What to do: In your copy, each line below is repeated exactly and no image appears.

==== Source material

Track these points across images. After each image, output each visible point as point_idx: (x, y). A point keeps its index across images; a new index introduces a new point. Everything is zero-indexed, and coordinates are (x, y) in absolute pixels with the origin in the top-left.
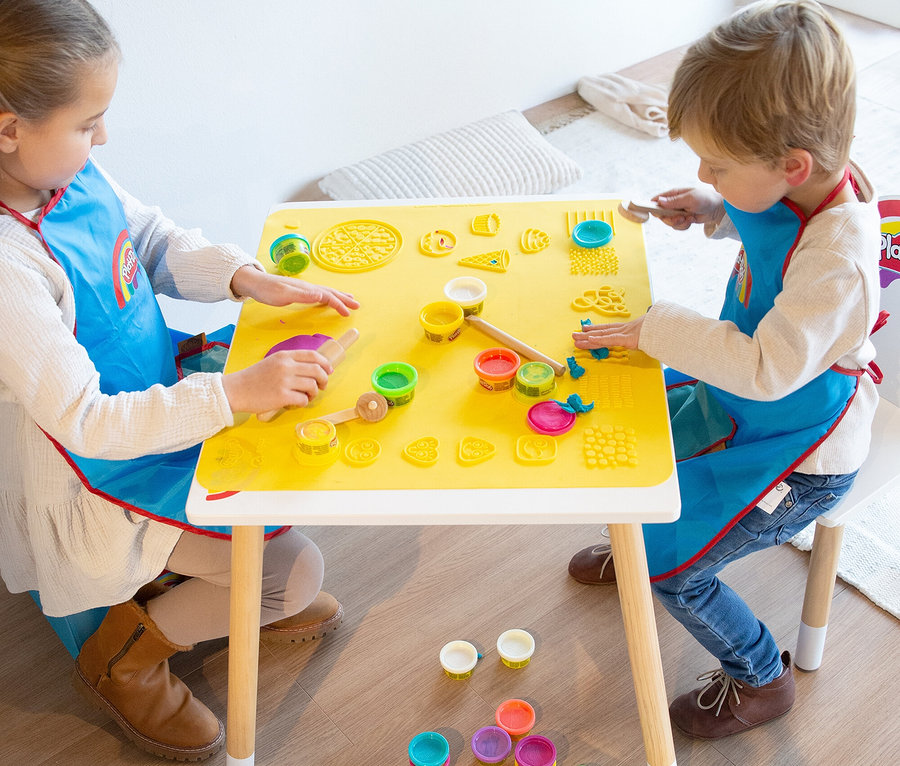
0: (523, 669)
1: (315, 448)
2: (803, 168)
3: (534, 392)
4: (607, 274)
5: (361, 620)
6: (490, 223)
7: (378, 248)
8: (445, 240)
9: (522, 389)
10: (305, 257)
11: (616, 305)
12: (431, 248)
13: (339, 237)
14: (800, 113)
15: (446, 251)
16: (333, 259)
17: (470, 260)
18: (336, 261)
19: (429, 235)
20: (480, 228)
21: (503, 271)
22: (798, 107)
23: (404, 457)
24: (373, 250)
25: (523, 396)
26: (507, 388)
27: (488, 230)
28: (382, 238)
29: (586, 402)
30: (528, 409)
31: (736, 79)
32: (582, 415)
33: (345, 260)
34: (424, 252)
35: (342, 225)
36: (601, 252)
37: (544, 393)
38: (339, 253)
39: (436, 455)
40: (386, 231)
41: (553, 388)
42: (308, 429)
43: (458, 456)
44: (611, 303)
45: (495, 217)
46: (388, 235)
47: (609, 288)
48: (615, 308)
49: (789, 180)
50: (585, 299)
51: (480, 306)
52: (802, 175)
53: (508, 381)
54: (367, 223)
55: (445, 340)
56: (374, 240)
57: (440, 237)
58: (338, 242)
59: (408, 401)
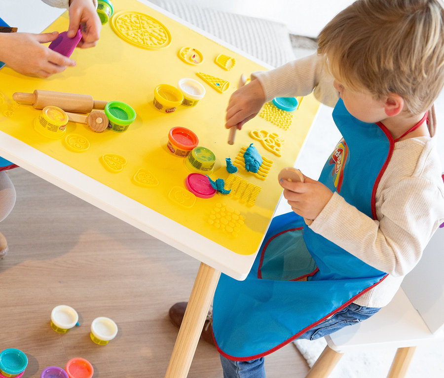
0: (100, 346)
1: (50, 124)
2: (397, 106)
3: (198, 165)
4: (281, 127)
5: (15, 264)
6: (229, 63)
7: (153, 39)
8: (196, 56)
9: (192, 160)
10: (107, 18)
11: (276, 147)
12: (185, 56)
13: (133, 19)
14: (402, 72)
15: (192, 63)
16: (123, 29)
17: (205, 76)
18: (124, 31)
19: (188, 49)
20: (221, 62)
21: (220, 92)
22: (402, 69)
23: (101, 159)
24: (150, 38)
25: (190, 164)
26: (183, 156)
27: (225, 66)
28: (159, 35)
29: (226, 188)
30: (190, 173)
31: (368, 35)
32: (220, 194)
33: (130, 34)
34: (180, 56)
35: (138, 13)
36: (284, 114)
37: (203, 169)
38: (128, 28)
39: (121, 168)
40: (164, 32)
41: (210, 169)
42: (51, 112)
43: (133, 177)
44: (273, 144)
45: (233, 61)
46: (164, 35)
47: (277, 135)
48: (275, 148)
49: (386, 111)
50: (260, 134)
51: (196, 102)
52: (396, 110)
53: (186, 151)
54: (155, 21)
55: (163, 110)
56: (154, 33)
57: (194, 53)
58: (131, 22)
59: (121, 131)
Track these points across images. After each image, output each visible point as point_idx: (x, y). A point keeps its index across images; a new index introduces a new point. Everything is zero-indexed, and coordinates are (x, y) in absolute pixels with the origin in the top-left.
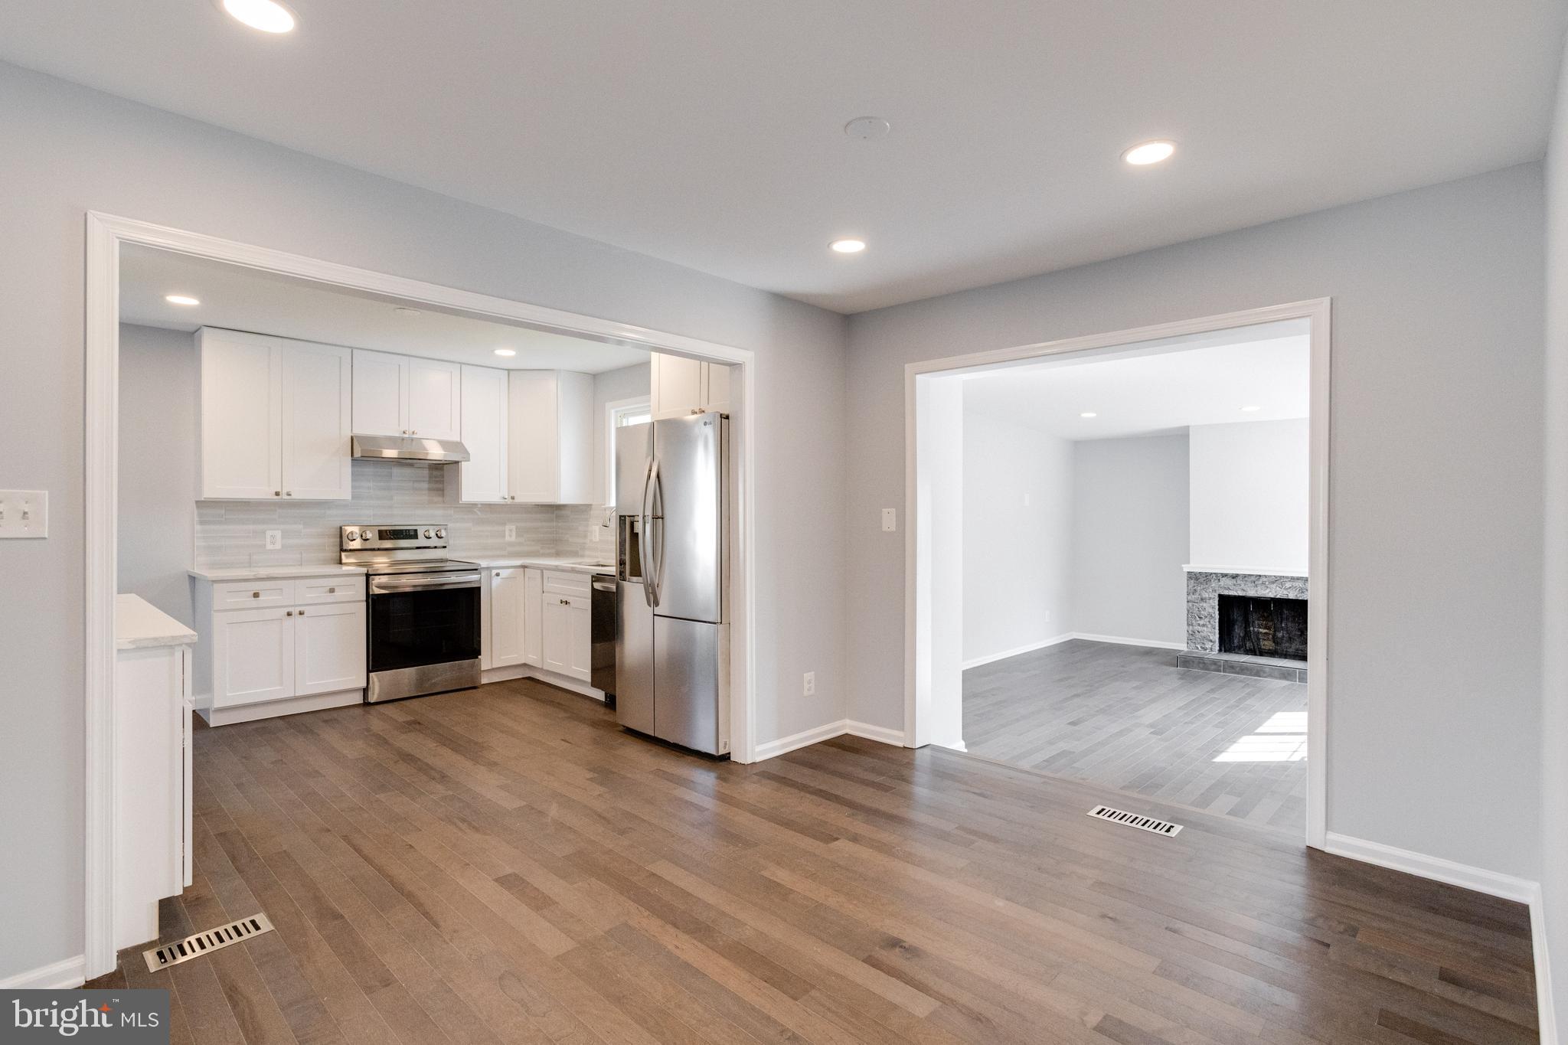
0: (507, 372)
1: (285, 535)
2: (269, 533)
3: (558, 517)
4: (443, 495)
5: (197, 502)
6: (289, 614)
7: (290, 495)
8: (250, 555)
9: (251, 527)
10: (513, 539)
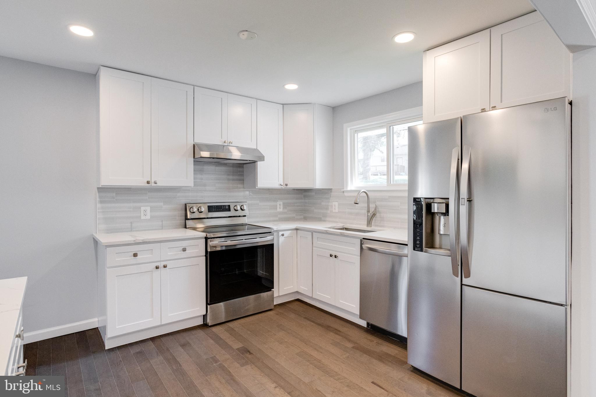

========

Written solution:
Track these points across images. After each image, output each visible point as point_idx: (x, y). A point keeps its index across images; a new index introduces a new point. Everything is zero-indexed, and coordinates are (x, y) in absolute pixels with the origin in the top-left.
0: (523, 669)
1: (315, 448)
2: (803, 168)
3: (534, 392)
4: (607, 274)
5: (361, 620)
6: (490, 223)
7: (378, 248)
8: (445, 240)
9: (522, 389)
10: (305, 257)
11: (616, 305)
12: (431, 248)
13: (339, 237)
14: (800, 113)
15: (446, 251)
16: (333, 259)
17: (470, 260)
18: (336, 261)
19: (429, 235)
20: (480, 228)
21: (503, 271)
22: (798, 107)
23: (404, 457)
24: (373, 250)
25: (523, 396)
26: (507, 388)
27: (488, 230)
28: (382, 238)
29: (586, 402)
30: (528, 409)
31: (736, 79)
32: (582, 415)
33: (345, 260)
34: (424, 252)
35: (342, 225)
36: (601, 252)
37: (544, 393)
38: (339, 253)
39: (436, 455)
40: (386, 231)
41: (553, 388)
42: (308, 429)
43: (458, 456)
44: (611, 303)
45: (495, 217)
46: (388, 235)
47: (609, 288)
48: (615, 308)
49: (789, 180)
50: (585, 299)
51: (480, 306)
52: (802, 175)
53: (508, 381)
54: (367, 223)
55: (445, 340)
56: (374, 240)
57: (440, 237)
58: (338, 242)
59: (408, 401)
0: (100, 346)
1: (50, 124)
2: (397, 106)
3: (198, 165)
4: (281, 127)
5: (15, 264)
6: (229, 63)
7: (153, 39)
8: (196, 56)
9: (192, 160)
10: (107, 18)
11: (276, 147)
12: (185, 56)
13: (133, 19)
14: (402, 72)
15: (192, 63)
16: (123, 29)
17: (205, 76)
18: (124, 31)
19: (188, 49)
20: (221, 62)
21: (220, 92)
22: (402, 69)
23: (101, 159)
24: (150, 38)
25: (190, 164)
26: (183, 156)
27: (225, 66)
28: (159, 35)
29: (226, 188)
30: (190, 173)
31: (368, 35)
32: (220, 194)
33: (130, 34)
34: (180, 56)
35: (138, 13)
36: (284, 114)
37: (203, 169)
38: (128, 28)
39: (121, 168)
40: (164, 32)
41: (210, 169)
42: (51, 112)
43: (133, 177)
44: (273, 144)
45: (233, 61)
46: (164, 35)
47: (277, 135)
48: (275, 148)
49: (386, 111)
50: (260, 134)
51: (196, 102)
52: (396, 110)
53: (186, 151)
54: (155, 21)
55: (163, 110)
56: (154, 33)
57: (194, 53)
58: (131, 22)
59: (121, 131)
Track these points across images. After each image, output each visible point as point_idx: (x, y). A point keeps its index across images; a new index introduces a new point. Everything is zero-indexed, and coordinates are (x, y) in absolute pixels with the origin in the top-left.
0: (507, 372)
1: (285, 535)
2: (269, 533)
3: (558, 517)
4: (443, 495)
5: (197, 502)
6: (289, 614)
7: (290, 495)
8: (250, 555)
9: (251, 527)
10: (513, 539)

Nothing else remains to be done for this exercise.